We talked for a while, then as the space changed and she became more present, we started to look at the situation through a number of possibilities. She came to see that she was viewing this through neediness. She felt needy, so when her needs as she saw them we left unmet, she felt like she had no choice but to be the one to keep the relationship going or she would be left lonely.
So we talked about what would happen if she didn't need him. If she felt self assured and could see that she was worth more than what she felt in her neediness. Would she change her actions based on a different system of belief running. She started to explore the option of loneliness as opposed to being lonely.
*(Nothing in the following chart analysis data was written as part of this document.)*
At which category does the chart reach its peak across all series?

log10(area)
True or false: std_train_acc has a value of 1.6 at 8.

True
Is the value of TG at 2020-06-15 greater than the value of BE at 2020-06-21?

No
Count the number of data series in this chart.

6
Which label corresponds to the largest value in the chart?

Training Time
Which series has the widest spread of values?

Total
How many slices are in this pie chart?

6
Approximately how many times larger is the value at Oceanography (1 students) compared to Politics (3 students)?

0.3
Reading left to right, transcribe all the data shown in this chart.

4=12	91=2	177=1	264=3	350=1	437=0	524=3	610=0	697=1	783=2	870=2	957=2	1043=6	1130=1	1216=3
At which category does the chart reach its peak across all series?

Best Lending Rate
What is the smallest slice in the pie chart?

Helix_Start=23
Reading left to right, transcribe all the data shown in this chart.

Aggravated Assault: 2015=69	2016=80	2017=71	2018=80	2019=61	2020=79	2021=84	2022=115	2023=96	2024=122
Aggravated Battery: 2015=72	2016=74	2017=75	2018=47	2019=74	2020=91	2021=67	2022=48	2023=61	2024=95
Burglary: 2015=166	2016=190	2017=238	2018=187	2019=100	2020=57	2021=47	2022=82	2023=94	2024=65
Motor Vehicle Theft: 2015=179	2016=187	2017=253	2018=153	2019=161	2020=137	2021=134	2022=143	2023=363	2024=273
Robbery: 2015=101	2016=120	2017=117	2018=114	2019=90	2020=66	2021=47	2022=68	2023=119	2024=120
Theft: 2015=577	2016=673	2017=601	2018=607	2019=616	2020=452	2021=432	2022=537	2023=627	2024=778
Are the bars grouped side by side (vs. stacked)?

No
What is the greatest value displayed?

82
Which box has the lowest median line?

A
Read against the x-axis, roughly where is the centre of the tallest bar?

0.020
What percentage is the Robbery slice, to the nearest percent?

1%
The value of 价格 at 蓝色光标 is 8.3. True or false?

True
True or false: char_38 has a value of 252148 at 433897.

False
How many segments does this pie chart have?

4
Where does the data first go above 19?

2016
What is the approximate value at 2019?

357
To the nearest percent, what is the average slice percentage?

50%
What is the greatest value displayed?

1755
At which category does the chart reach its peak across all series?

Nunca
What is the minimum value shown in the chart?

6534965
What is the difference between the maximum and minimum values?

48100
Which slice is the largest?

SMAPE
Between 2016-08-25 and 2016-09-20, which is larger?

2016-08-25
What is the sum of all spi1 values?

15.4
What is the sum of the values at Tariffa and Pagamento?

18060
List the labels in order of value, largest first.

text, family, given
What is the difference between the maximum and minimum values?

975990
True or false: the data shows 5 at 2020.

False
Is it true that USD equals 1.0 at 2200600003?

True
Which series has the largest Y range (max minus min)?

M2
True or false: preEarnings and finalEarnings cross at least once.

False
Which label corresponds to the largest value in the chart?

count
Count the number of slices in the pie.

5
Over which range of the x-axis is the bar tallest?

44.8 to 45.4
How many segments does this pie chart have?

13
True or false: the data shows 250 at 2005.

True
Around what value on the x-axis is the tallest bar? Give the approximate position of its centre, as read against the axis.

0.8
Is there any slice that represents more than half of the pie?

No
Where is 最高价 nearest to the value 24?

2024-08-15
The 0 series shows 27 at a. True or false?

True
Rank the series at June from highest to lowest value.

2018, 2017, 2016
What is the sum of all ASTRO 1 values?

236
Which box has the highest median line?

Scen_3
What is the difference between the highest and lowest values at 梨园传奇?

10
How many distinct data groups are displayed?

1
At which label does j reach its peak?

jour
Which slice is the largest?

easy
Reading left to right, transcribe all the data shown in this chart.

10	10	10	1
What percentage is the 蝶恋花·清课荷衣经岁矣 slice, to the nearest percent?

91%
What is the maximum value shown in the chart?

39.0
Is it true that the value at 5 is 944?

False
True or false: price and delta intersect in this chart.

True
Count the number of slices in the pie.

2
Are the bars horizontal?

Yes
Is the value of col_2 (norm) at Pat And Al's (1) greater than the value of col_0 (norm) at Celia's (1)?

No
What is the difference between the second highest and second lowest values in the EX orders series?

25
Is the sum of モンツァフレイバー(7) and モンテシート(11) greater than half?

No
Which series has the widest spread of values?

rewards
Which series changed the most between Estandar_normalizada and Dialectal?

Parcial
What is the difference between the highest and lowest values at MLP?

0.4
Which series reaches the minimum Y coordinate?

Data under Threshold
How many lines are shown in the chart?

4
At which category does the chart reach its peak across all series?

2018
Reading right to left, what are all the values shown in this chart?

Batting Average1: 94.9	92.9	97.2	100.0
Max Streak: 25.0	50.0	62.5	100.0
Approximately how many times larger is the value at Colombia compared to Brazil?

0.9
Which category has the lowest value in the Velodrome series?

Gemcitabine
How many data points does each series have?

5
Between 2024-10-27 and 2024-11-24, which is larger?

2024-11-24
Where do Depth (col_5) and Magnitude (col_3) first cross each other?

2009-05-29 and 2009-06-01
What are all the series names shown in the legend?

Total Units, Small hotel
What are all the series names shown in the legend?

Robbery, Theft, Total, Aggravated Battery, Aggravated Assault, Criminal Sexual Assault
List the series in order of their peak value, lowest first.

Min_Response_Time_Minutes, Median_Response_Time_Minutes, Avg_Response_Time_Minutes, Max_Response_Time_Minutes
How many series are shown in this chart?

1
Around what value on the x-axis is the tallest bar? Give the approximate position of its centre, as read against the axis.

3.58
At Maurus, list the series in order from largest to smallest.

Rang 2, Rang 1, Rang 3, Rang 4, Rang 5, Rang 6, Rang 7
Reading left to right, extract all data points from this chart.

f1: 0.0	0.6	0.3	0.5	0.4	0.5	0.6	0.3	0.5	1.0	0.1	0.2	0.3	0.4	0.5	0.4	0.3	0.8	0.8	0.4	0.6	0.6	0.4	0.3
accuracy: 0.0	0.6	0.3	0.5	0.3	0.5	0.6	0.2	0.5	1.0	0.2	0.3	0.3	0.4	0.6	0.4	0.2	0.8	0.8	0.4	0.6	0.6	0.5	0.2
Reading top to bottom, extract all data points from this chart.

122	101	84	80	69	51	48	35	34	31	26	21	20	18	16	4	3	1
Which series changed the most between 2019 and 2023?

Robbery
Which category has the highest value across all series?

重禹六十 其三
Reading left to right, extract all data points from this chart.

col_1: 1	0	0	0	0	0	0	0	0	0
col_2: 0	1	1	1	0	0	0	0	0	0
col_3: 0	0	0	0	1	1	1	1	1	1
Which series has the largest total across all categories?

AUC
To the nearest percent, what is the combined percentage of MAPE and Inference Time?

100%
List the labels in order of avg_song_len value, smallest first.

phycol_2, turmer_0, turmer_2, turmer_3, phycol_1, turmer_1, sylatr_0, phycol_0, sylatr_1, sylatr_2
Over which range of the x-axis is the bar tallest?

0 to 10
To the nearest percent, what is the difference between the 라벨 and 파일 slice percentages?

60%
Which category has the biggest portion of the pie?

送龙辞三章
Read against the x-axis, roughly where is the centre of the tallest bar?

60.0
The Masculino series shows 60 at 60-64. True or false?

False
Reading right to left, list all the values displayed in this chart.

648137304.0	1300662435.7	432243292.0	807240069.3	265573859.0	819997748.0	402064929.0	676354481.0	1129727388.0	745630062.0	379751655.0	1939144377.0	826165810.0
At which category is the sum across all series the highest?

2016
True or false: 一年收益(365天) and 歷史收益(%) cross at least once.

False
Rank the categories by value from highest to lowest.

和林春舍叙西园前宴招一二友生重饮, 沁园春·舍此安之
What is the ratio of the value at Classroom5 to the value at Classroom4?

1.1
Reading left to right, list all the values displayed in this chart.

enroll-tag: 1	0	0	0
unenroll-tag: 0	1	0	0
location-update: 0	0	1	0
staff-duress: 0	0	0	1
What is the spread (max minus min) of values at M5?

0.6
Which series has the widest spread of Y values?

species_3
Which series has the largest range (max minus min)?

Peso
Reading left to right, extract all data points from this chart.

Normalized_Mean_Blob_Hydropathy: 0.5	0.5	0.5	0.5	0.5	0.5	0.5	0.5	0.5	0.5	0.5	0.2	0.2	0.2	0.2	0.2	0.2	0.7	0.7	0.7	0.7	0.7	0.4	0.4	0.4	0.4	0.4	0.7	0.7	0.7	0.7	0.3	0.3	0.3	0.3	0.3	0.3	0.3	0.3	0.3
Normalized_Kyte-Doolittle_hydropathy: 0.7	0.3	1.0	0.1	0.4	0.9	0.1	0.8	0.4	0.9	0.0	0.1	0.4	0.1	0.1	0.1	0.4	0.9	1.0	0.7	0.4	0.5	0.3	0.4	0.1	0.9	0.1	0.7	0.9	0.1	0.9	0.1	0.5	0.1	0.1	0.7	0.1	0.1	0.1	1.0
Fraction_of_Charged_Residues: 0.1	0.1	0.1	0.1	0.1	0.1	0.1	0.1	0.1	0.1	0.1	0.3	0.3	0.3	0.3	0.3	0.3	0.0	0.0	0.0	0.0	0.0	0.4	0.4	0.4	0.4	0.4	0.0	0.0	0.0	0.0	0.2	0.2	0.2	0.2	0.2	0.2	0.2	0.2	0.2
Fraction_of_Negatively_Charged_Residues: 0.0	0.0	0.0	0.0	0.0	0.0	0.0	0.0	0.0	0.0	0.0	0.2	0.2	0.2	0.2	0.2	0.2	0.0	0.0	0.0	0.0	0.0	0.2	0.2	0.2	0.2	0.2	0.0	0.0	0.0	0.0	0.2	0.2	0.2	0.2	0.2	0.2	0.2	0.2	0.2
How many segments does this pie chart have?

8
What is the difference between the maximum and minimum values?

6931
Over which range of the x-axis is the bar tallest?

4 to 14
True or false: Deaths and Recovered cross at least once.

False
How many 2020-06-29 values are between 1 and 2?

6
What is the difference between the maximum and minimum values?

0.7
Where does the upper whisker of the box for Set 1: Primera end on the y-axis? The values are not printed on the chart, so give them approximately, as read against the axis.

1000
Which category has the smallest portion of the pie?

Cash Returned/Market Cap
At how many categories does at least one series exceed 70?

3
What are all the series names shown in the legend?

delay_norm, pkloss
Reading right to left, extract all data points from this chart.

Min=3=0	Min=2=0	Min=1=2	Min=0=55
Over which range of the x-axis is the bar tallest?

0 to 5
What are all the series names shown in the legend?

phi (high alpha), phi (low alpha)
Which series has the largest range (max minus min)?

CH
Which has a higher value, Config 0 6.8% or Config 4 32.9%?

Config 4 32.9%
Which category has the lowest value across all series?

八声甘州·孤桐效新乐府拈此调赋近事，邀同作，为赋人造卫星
Being alone is a desperate feeling whilst one is in a program of need but being alone can be empowering when viewed by a program of choice.
We worked a few times together on this topic over the next few weeks and she found she was able to recognise when she started to play the neediness program. Her body would change, the sensations, the feelings, she would visibly hunch and shrink, she would feel compressed, (her words), flat and defeated. She would sometimes experience tremors in her body and feel like she wanted to grasp onto the people around her to ease the feeling. She began to notice that by changing her "program" consciously to one of choice, she would stand taller, feel stronger, more vibrant, open and energised and most importantly, not feel the need to call someone or text someone to fill a void she was experiencing.
She stopped constantly calling her boyfriend and started to focus on herself. Over time he would call her more. The next stage was quite interesting, she came to see me 3 months after her realisations and told me that she felt she had really reprogrammed herself on this issue. She realised that her boyfriend was emotionally unavailable and so she had left him. She was feeling powerful. We talked about how if that small change in perception had made such a radical impact on her life then imagine if she started to change other parts and then, maybe, looked at quietening the mind completely.
Changing these patterns still takes place in the realm of the mind and form. Ultimately, You are not your mind and you are formless. Sometimes for many, it is hard to go from one point of perception or belief to a radically different point in one leap.
Start where you are.
Keep your awareness on your Self, change happens in that space. There are times when changing a thought from a perceived negative to a positive will help you in that moment.
At times It is far more achievable to do work within the mind and form than to move away from thought all together.
Although these things dwell within the realm of the mind and form, I work with you however you present. I offer you the truth and we take steps to help you realise, from where ever you are to the ultimate union. I honour your path and I honour where you are.
Remember, enlightenment etc is not about being higher or better than anyone else. Its just that you are more aware of consciousness, you remember more. Its not a race, its a journey of discovery and uncovering and emptying of the space of consciousness that is you.